=== GIVEN RECORDS ===
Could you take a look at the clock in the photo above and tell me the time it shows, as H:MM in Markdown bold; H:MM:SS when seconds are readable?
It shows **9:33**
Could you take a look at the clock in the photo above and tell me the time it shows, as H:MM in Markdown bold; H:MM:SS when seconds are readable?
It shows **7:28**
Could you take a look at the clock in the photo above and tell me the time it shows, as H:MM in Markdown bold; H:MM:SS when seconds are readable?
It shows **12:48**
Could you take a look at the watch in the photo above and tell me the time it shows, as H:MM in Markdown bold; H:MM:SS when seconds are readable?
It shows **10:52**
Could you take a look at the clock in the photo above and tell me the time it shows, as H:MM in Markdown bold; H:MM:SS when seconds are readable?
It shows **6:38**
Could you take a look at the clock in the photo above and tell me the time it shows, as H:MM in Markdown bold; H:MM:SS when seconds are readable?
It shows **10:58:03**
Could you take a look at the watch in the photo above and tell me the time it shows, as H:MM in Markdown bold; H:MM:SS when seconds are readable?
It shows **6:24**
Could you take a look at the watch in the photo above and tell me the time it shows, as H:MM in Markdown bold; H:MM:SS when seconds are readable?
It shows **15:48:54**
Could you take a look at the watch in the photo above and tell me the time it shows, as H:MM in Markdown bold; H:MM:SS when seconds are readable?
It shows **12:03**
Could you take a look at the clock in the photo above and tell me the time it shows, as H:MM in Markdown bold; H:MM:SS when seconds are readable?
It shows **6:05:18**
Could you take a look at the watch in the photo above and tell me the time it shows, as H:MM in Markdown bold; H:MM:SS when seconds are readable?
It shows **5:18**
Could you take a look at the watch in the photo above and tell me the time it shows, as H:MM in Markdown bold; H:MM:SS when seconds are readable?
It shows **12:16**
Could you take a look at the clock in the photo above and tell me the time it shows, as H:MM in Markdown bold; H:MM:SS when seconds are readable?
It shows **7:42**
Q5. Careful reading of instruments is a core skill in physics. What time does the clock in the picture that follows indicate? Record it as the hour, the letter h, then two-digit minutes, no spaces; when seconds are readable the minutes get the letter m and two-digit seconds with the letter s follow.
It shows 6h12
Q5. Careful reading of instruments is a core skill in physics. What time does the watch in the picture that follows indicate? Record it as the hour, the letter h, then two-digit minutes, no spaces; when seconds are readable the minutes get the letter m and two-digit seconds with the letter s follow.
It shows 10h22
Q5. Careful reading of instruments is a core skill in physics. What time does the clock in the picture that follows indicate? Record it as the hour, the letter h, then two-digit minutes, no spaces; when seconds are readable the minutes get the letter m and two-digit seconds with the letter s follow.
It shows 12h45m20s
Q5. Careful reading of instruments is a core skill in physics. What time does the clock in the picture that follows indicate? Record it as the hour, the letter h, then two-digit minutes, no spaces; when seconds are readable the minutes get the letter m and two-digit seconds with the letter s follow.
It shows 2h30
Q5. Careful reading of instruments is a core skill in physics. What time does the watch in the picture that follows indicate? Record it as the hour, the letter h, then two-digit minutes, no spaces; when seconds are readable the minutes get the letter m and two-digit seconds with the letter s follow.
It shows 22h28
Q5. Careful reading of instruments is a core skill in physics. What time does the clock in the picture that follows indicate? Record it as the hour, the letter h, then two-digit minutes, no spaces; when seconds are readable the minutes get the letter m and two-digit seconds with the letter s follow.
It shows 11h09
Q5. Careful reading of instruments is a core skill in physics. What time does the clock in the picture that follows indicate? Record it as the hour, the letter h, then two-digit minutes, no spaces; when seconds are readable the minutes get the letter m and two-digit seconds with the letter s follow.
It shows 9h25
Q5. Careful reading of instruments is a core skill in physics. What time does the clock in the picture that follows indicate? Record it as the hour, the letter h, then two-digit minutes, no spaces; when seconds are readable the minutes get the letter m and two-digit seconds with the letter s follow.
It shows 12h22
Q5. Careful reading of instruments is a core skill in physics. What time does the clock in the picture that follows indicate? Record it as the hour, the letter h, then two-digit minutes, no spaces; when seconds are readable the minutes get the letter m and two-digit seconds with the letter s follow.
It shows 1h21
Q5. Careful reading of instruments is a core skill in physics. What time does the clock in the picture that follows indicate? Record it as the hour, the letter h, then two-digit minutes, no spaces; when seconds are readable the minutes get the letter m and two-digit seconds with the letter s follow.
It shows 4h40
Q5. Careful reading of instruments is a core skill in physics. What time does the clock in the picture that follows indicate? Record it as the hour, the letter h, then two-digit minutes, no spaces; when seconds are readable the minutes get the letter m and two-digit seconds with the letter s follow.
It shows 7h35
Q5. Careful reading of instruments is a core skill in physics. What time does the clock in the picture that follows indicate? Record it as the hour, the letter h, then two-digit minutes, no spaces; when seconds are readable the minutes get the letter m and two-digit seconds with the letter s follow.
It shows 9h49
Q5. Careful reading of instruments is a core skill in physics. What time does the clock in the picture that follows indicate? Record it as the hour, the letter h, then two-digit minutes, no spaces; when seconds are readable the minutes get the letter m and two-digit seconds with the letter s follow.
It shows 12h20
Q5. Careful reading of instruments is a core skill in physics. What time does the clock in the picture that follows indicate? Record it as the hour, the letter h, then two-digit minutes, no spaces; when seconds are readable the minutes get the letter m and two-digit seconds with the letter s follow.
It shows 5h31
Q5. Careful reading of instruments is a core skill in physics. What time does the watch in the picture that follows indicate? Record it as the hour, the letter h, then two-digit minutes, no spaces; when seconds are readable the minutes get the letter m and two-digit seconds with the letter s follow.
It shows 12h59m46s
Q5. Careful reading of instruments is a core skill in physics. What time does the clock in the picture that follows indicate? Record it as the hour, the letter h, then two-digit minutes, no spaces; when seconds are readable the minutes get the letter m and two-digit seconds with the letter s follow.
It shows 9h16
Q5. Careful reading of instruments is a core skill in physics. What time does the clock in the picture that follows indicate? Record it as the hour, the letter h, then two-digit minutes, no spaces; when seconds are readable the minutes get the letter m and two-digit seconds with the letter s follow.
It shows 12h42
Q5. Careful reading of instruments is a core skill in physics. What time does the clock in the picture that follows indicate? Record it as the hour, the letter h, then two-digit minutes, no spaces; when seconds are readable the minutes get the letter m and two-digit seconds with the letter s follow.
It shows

=== EXERCISE DESCRIPTION ===
Extract all of the entries above, reproducing every line verbatim and in the original order.

=== SOLUTION FOR THIS PROBLEM ===
Could you take a look at the clock in the photo above and tell me the time it shows, as H:MM in Markdown bold; H:MM:SS when seconds are readable?
It shows **9:33**
Could you take a look at the clock in the photo above and tell me the time it shows, as H:MM in Markdown bold; H:MM:SS when seconds are readable?
It shows **7:28**
Could you take a look at the clock in the photo above and tell me the time it shows, as H:MM in Markdown bold; H:MM:SS when seconds are readable?
It shows **12:48**
Could you take a look at the watch in the photo above and tell me the time it shows, as H:MM in Markdown bold; H:MM:SS when seconds are readable?
It shows **10:52**
Could you take a look at the clock in the photo above and tell me the time it shows, as H:MM in Markdown bold; H:MM:SS when seconds are readable?
It shows **6:38**
Could you take a look at the clock in the photo above and tell me the time it shows, as H:MM in Markdown bold; H:MM:SS when seconds are readable?
It shows **10:58:03**
Could you take a look at the watch in the photo above and tell me the time it shows, as H:MM in Markdown bold; H:MM:SS when seconds are readable?
It shows **6:24**
Could you take a look at the watch in the photo above and tell me the time it shows, as H:MM in Markdown bold; H:MM:SS when seconds are readable?
It shows **15:48:54**
Could you take a look at the watch in the photo above and tell me the time it shows, as H:MM in Markdown bold; H:MM:SS when seconds are readable?
It shows **12:03**
Could you take a look at the clock in the photo above and tell me the time it shows, as H:MM in Markdown bold; H:MM:SS when seconds are readable?
It shows **6:05:18**
Could you take a look at the watch in the photo above and tell me the time it shows, as H:MM in Markdown bold; H:MM:SS when seconds are readable?
It shows **5:18**
Could you take a look at the watch in the photo above and tell me the time it shows, as H:MM in Markdown bold; H:MM:SS when seconds are readable?
It shows **12:16**
Could you take a look at the clock in the photo above and tell me the time it shows, as H:MM in Markdown bold; H:MM:SS when seconds are readable?
It shows **7:42**
Q5. Careful reading of instruments is a core skill in physics. What time does the clock in the picture that follows indicate? Record it as the hour, the letter h, then two-digit minutes, no spaces; when seconds are readable the minutes get the letter m and two-digit seconds with the letter s follow.
It shows 6h12
Q5. Careful reading of instruments is a core skill in physics. What time does the watch in the picture that follows indicate? Record it as the hour, the letter h, then two-digit minutes, no spaces; when seconds are readable the minutes get the letter m and two-digit seconds with the letter s follow.
It shows 10h22
Q5. Careful reading of instruments is a core skill in physics. What time does the clock in the picture that follows indicate? Record it as the hour, the letter h, then two-digit minutes, no spaces; when seconds are readable the minutes get the letter m and two-digit seconds with the letter s follow.
It shows 12h45m20s
Q5. Careful reading of instruments is a core skill in physics. What time does the clock in the picture that follows indicate? Record it as the hour, the letter h, then two-digit minutes, no spaces; when seconds are readable the minutes get the letter m and two-digit seconds with the letter s follow.
It shows 2h30
Q5. Careful reading of instruments is a core skill in physics. What time does the watch in the picture that follows indicate? Record it as the hour, the letter h, then two-digit minutes, no spaces; when seconds are readable the minutes get the letter m and two-digit seconds with the letter s follow.
It shows 22h28
Q5. Careful reading of instruments is a core skill in physics. What time does the clock in the picture that follows indicate? Record it as the hour, the letter h, then two-digit minutes, no spaces; when seconds are readable the minutes get the letter m and two-digit seconds with the letter s follow.
It shows 11h09
Q5. Careful reading of instruments is a core skill in physics. What time does the clock in the picture that follows indicate? Record it as the hour, the letter h, then two-digit minutes, no spaces; when seconds are readable the minutes get the letter m and two-digit seconds with the letter s follow.
It shows 9h25
Q5. Careful reading of instruments is a core skill in physics. What time does the clock in the picture that follows indicate? Record it as the hour, the letter h, then two-digit minutes, no spaces; when seconds are readable the minutes get the letter m and two-digit seconds with the letter s follow.
It shows 12h22
Q5. Careful reading of instruments is a core skill in physics. What time does the clock in the picture that follows indicate? Record it as the hour, the letter h, then two-digit minutes, no spaces; when seconds are readable the minutes get the letter m and two-digit seconds with the letter s follow.
It shows 1h21
Q5. Careful reading of instruments is a core skill in physics. What time does the clock in the picture that follows indicate? Record it as the hour, the letter h, then two-digit minutes, no spaces; when seconds are readable the minutes get the letter m and two-digit seconds with the letter s follow.
It shows 4h40
Q5. Careful reading of instruments is a core skill in physics. What time does the clock in the picture that follows indicate? Record it as the hour, the letter h, then two-digit minutes, no spaces; when seconds are readable the minutes get the letter m and two-digit seconds with the letter s follow.
It shows 7h35
Q5. Careful reading of instruments is a core skill in physics. What time does the clock in the picture that follows indicate? Record it as the hour, the letter h, then two-digit minutes, no spaces; when seconds are readable the minutes get the letter m and two-digit seconds with the letter s follow.
It shows 9h49
Q5. Careful reading of instruments is a core skill in physics. What time does the clock in the picture that follows indicate? Record it as the hour, the letter h, then two-digit minutes, no spaces; when seconds are readable the minutes get the letter m and two-digit seconds with the letter s follow.
It shows 12h20
Q5. Careful reading of instruments is a core skill in physics. What time does the clock in the picture that follows indicate? Record it as the hour, the letter h, then two-digit minutes, no spaces; when seconds are readable the minutes get the letter m and two-digit seconds with the letter s follow.
It shows 5h31
Q5. Careful reading of instruments is a core skill in physics. What time does the watch in the picture that follows indicate? Record it as the hour, the letter h, then two-digit minutes, no spaces; when seconds are readable the minutes get the letter m and two-digit seconds with the letter s follow.
It shows 12h59m46s
Q5. Careful reading of instruments is a core skill in physics. What time does the clock in the picture that follows indicate? Record it as the hour, the letter h, then two-digit minutes, no spaces; when seconds are readable the minutes get the letter m and two-digit seconds with the letter s follow.
It shows 9h16
Q5. Careful reading of instruments is a core skill in physics. What time does the clock in the picture that follows indicate? Record it as the hour, the letter h, then two-digit minutes, no spaces; when seconds are readable the minutes get the letter m and two-digit seconds with the letter s follow.
It shows 12h42
Q5. Careful reading of instruments is a core skill in physics. What time does the clock in the picture that follows indicate? Record it as the hour, the letter h, then two-digit minutes, no spaces; when seconds are readable the minutes get the letter m and two-digit seconds with the letter s follow.
It shows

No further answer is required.